En septembre 2008, l'Institut National du Cancer (INCa) a mis en oeuvre le PAIR Prostate, un Programme d'Actions Intégrées de Recherche sur le cancer de la Prostate, auquel se sont associées l'Association pour la Recherche sur le Cancer (ARC) et la Ligue Nationale Contre le Cancer (LNCC). Rappelons que le PAIR Prostate prend en considération l'ensemble des dimensions et des problématiques de recherche incluant l'épidémiologie, la prévention, le dépistage, la prise en charge des patients et les aspects socio-psycho-économiques, ainsi que les questions de recherche cognitive, clinique et translationnelle liées à ce type de cancer. Précisons que ce programme s'inscrit dans la mise en oeuvre des mesures 1 et 17 du Plan cancer 2009-2013, ces mesures visant respectivement, à renforcer les moyens de la recherche pluridisciplinaire et à assurer une veille scientifique et améliorer les connaissances en matière de détection précoce des cancers.

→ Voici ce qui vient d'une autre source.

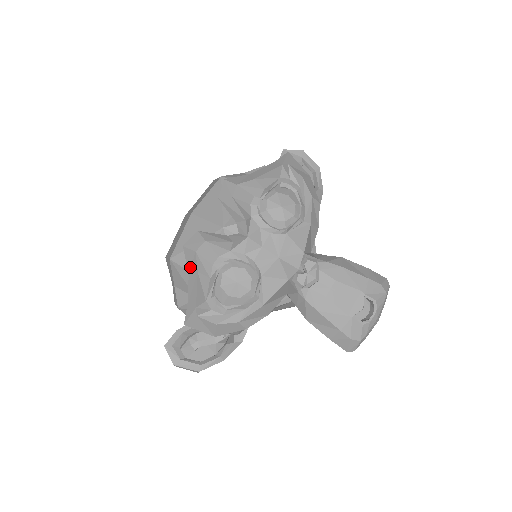
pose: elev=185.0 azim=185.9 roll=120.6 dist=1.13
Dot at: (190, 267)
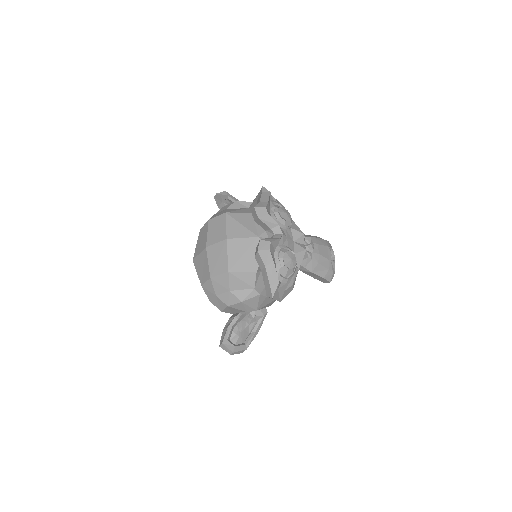
Dot at: (266, 261)
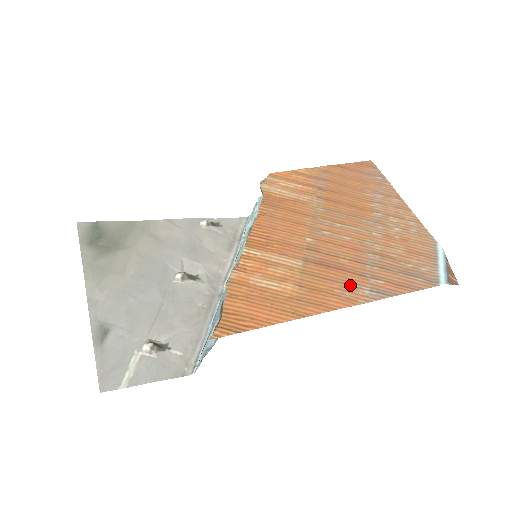
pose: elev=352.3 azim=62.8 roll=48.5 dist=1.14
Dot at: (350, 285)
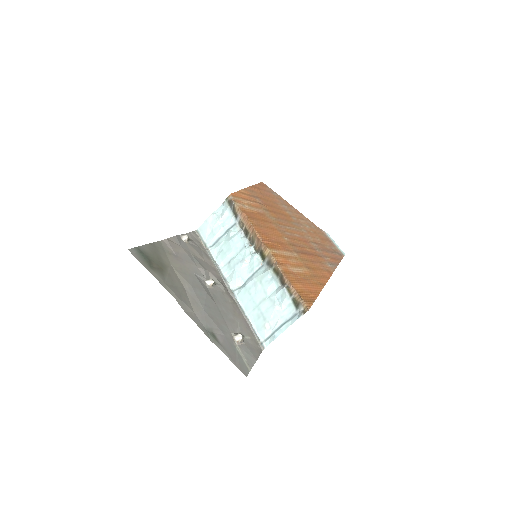
Dot at: (322, 263)
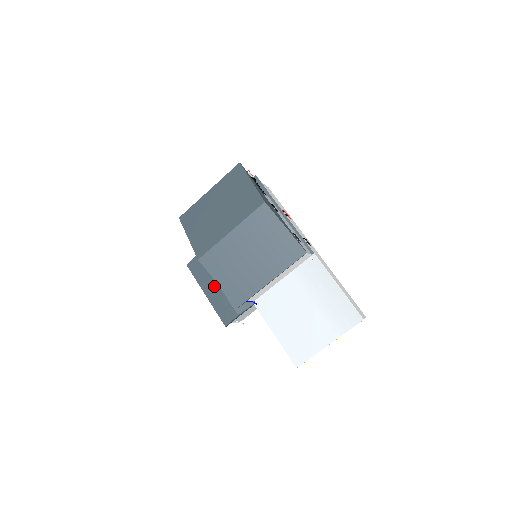
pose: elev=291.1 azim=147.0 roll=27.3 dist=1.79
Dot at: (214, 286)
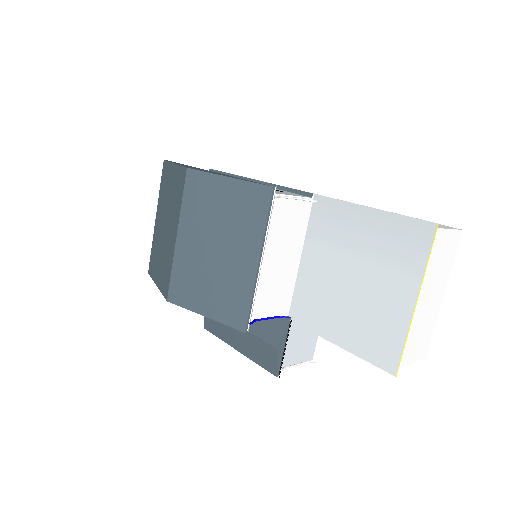
Dot at: (236, 331)
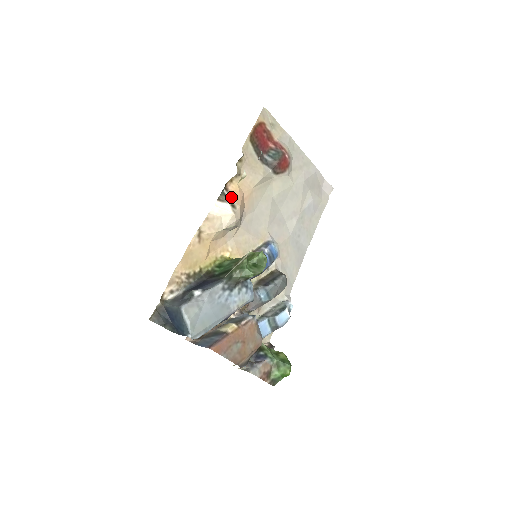
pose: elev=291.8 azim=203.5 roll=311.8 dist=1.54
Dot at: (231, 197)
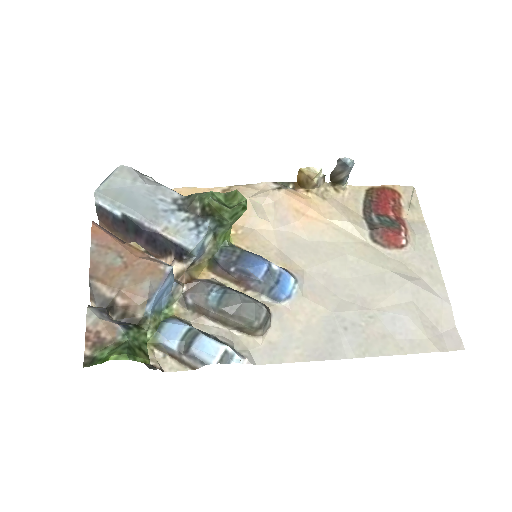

Placé sous la direction du professeur Olivier Cussenot, un groupe multidisciplinaire, constitué en 2009, a réalisé des travaux qui ont fait l'objet d'un séminaire dont les conclusions ont servi à la définition des différents axes de recherche de l'appel à projets cancer de la prostate lancé en septembre de la même année. Sur les 40 projets qui ont été évalués par un jury international présidé par le professeur Norman Maitland (Grande-Bretagne), 8 ont finalement été sélectionnés. Deux d'entre eux visent à faire évoluer le diagnostic précoce des formes agressives : le premier par la détection des cellules tumorales circulantes suivi d'un traitement personnalisé et le second par une approche d'imagerie en évaluant la position, le volume et l'agressivité des foyers de cancer de la prostate. Un autre projet a pour objectif de faire évoluer les options thérapeutiques telles que la radiothérapie des cancers de la prostate par la caractérisation et la modélisation de l'hypoxie tumorale.
Pour deux autres de ces projets, il s'agit de comprendre les phénomènes de la transformation et de la progression tumorale, le premier étudiant les mécanismes du vieillissement par l'étude de la dérégulation des microARN, le second portant sur l'évolution vers l'indépendance androgénique de ces cancers. Un autre projet vise à identifier de nouvelles cibles thérapeutiques dans la résistance à la chimiothérapie du cancer de la prostate susceptibles d'aboutir à la de nouveaux traitements des formes agressives, alors qu'un projet de stratégie de chimio-prévention va cibler une population à risque génétique de développer un cancer de la prostate, porteuse du gène BRCA. Enfin, le dernier de ces 8 projets porte sur l'évaluation à long terme de la qualité de vie et la réinsertion sociale et familiale de patients avec un cancer localisé de la prostate. En tout, ce sont 6 millions d'euros, au financement desquels les trois partenaires contribuent de manière équivalente, qui vont être consacrés à ces huit projets.